WHAT YOU NEED TO DO
The following data has a line with "nose: (117, 82)" and a line with "root of tail: (175, 132)". Write out exactly those lines and all the lines between them.

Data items
== Segment start ==
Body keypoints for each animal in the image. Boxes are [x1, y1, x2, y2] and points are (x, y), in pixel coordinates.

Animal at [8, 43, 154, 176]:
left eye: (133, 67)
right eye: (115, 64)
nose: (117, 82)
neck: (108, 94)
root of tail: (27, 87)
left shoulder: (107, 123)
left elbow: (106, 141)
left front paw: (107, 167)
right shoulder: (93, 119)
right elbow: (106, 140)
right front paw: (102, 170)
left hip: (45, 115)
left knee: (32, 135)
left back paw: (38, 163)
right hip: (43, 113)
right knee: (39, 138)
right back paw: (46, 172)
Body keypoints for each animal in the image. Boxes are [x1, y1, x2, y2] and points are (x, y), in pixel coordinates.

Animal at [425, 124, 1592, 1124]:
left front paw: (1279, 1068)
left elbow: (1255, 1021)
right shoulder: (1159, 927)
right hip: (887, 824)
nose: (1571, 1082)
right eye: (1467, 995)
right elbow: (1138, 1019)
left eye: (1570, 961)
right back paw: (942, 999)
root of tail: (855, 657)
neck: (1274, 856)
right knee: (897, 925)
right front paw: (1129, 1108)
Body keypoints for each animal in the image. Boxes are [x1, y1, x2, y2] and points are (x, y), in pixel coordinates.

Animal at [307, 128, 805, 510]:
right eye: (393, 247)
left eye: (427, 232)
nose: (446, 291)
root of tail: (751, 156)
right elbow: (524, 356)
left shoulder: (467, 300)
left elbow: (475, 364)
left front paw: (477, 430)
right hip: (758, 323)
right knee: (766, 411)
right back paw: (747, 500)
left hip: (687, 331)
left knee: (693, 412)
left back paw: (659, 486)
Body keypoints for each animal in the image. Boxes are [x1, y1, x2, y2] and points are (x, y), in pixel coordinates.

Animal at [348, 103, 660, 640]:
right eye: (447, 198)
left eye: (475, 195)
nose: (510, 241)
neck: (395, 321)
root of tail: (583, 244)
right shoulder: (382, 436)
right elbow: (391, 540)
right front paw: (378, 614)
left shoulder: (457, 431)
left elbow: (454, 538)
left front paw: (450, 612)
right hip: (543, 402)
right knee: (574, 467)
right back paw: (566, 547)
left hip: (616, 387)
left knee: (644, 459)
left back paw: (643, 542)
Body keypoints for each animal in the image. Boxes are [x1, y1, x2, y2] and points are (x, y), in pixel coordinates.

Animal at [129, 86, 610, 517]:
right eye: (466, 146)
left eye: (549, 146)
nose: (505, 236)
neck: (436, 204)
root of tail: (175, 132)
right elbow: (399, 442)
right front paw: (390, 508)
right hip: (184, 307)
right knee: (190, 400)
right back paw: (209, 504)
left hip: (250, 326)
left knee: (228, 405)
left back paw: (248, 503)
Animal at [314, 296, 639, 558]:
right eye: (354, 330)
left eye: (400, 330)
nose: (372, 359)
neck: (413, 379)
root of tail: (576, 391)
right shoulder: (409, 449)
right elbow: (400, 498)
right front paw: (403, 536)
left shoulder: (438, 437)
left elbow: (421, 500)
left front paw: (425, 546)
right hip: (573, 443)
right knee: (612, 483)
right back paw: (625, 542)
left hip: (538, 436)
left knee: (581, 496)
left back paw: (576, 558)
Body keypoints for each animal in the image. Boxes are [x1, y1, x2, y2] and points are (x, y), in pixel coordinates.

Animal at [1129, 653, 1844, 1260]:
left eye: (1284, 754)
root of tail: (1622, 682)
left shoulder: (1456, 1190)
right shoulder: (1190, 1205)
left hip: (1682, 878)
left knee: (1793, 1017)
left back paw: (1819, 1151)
== Segment end ==
ANSWER TO THIS EXERCISE
nose: (117, 82)
neck: (108, 94)
root of tail: (27, 87)
left shoulder: (107, 123)
left elbow: (106, 141)
left front paw: (107, 167)
right shoulder: (93, 119)
right elbow: (106, 140)
right front paw: (102, 170)
left hip: (45, 115)
left knee: (32, 135)
left back paw: (38, 163)
right hip: (43, 113)
right knee: (39, 138)
right back paw: (46, 172)
Body keypoints for each animal in the image. Boxes are [x1, y1, x2, y2] and points are (x, y), in pixel coordinates.

Animal at [425, 124, 1592, 1124]:
left front paw: (1279, 1068)
left elbow: (1255, 1021)
right shoulder: (1159, 927)
right hip: (887, 824)
nose: (1571, 1082)
right eye: (1467, 995)
right elbow: (1138, 1019)
left eye: (1570, 961)
right back paw: (942, 999)
root of tail: (855, 657)
neck: (1274, 856)
right knee: (897, 925)
right front paw: (1129, 1108)
Body keypoints for each animal in the image. Boxes are [x1, y1, x2, y2] and points are (x, y), in pixel coordinates.

Animal at [307, 128, 805, 510]:
right eye: (393, 247)
left eye: (427, 232)
nose: (446, 291)
root of tail: (751, 156)
right elbow: (524, 356)
left shoulder: (467, 300)
left elbow: (475, 364)
left front paw: (477, 430)
right hip: (758, 323)
right knee: (766, 411)
right back paw: (747, 500)
left hip: (687, 331)
left knee: (693, 412)
left back paw: (659, 486)
Body keypoints for each animal in the image. Boxes are [x1, y1, x2, y2] and points are (x, y), in pixel coordinates.

Animal at [348, 103, 660, 640]:
right eye: (447, 198)
left eye: (475, 195)
nose: (510, 241)
neck: (395, 321)
root of tail: (583, 244)
right shoulder: (382, 436)
right elbow: (391, 540)
right front paw: (378, 614)
left shoulder: (457, 431)
left elbow: (454, 538)
left front paw: (450, 612)
right hip: (543, 402)
right knee: (574, 467)
right back paw: (566, 547)
left hip: (616, 387)
left knee: (644, 459)
left back paw: (643, 542)
Body keypoints for each animal in the image. Boxes are [x1, y1, x2, y2] and points are (x, y), in pixel coordinates.

Animal at [129, 86, 610, 517]:
right eye: (466, 146)
left eye: (549, 146)
nose: (505, 236)
neck: (436, 204)
root of tail: (175, 132)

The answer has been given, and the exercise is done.